Segundo policiais, ele teria sido sócio de um dos conselheiros investigados. De acordo com a apuração, eles criaram uma consultoria justamente para fazer o meio de campo entre as empresas e a parcela do colegiado que recebia propina.
A PF cumpriu mandado de busca e apreensão na casa e no escritório de Alexandre Santos. O empresário ainda não foi localizado.
Procurada, a assessoria de imprensa da PF informou que não comenta investigações que correm sob sigilo.
CADEIRA NO CONSELHO
Um aspecto do funcionamento do Carf chamou a atenção do Ministério Público. "Havia uma série de advogados pleiteando uma cadeira no conselho, embora a função não seja remunerada", diz o procurador federal Frederico Paiva, responsável pelo caso.

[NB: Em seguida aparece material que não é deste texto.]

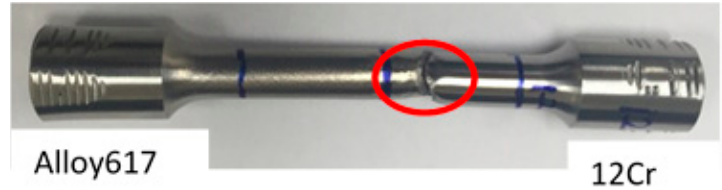
Figure 11. The fatigue tested specimen (failed at HAZ of 12Cr steel alloy).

Os 74 processos da Zelotes somam R$ 19 bilhões. A PF diz que "já foram, efetivamente, identificados prejuízos de quase R$ 6 bilhões".

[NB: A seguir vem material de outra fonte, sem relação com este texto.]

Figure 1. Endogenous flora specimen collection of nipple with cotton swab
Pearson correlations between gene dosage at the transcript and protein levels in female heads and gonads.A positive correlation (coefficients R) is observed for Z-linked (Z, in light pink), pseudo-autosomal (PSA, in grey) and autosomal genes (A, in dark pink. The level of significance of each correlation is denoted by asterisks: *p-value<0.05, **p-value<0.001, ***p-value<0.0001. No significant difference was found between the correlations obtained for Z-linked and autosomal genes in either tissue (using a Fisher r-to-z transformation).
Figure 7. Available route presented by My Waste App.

Mais de R$ 2 milhões foram apreendidos em Brasília e em São Paulo pela PF. Segundo balanço divulgado na sexta-feira (27), além de dinheiro (R$ 1,8 milhão, US$ 9.000 e € 1.500), foram apreendidos em Brasília 16 carros nacionais e importados, além de joias.
Em São Paulo, foram apreendidos dez veículos e R$ 240 mil (em moeda nacional e estrangeira), e, no Ceará, dois veículos.

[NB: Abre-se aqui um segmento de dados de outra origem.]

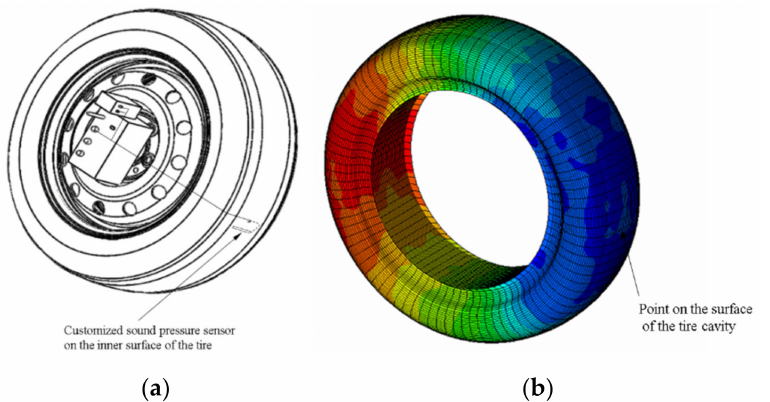
Figure 5. Position of the sensor in the test and selected point on the tire cavity finite element model: ( a ) Position of the customized sensor; ( b ) Position of the selected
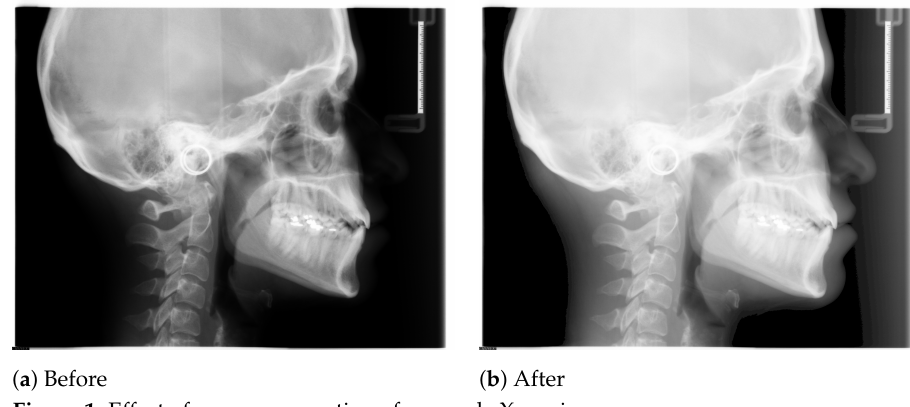
Figure 1. Effect of gamma correction of a sample X-ray image.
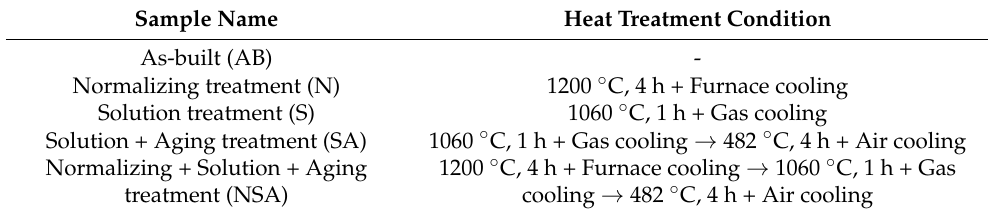
Table 2. Heat treatment condition of sample using fabricated L-PBF.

COMPANHIAS DESCARTAM IRREGULARIDADES
Contactadas pela Folha, as empresas que estão na mira da Polícia Federal negaram irregularidades no esquema de compra de sentenças no Carf.
A RBS informou que desconhece a investigação e negou qualquer ilegalidade em suas relações com a Receita Federal. A empresa acrescentou que confia na atuação das instituições responsáveis pela apuração para o devido esclarecimento dos fatos.
A Mundial disse desconhecer a informação e não ter nada a se pronunciar.
A Gerdau disse que não foi contatada por nenhuma autoridade pública e que possui rigorosos padrões éticos na condução de seus pleitos junto aos órgãos públicos.
A Mitsubishi não irá se manifestar, neste momento, em relação ao caso.
O Santander informou que tomou conhecimento do caso pela imprensa e acrescentou que sua defesa é sempre apresentada de forma ética e em respeito à legislação. "Informamos, ainda, que estamos à disposição dos órgãos competentes para colaborar com qualquer esclarecimento necessário."
O Bradesco informou que não irá se pronunciar.
A Ford não respondeu até a conclusão desta edição. As empresas JG Rodrigues, Café Irmãos Júlio e Cimento Penha não foram localizadas pela reportagem.
O Bank of America, que vendeu a operação latino-americana do BankBoston para o Itaú, também não se pronunciou. Na operação, o Itaú ficou apenas com os clientes e as agências; o nome BankBoston, os créditos e os débitos tributários não fizeram parte do negócio.
O Safra não respondeu aos pedidos de entrevista.